### Problem to solve:
Could you repeat every record below exactly, leaving out the pictures?

### Supplied data:

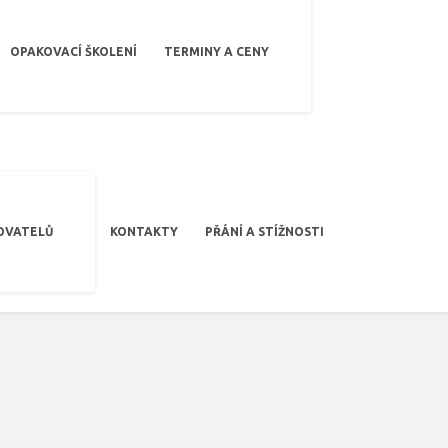
OPAKOVACÍ ŠKOLENÍ
TERMINY A CENY
OVATELŮ
KONTAKTY
PŘÁNÍ A STÍŽNOSTI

### Written answer:
OPAKOVACÍ ŠKOLENÍ
TERMINY A CENY
OVATELŮ
KONTAKTY
PŘÁNÍ A STÍŽNOSTI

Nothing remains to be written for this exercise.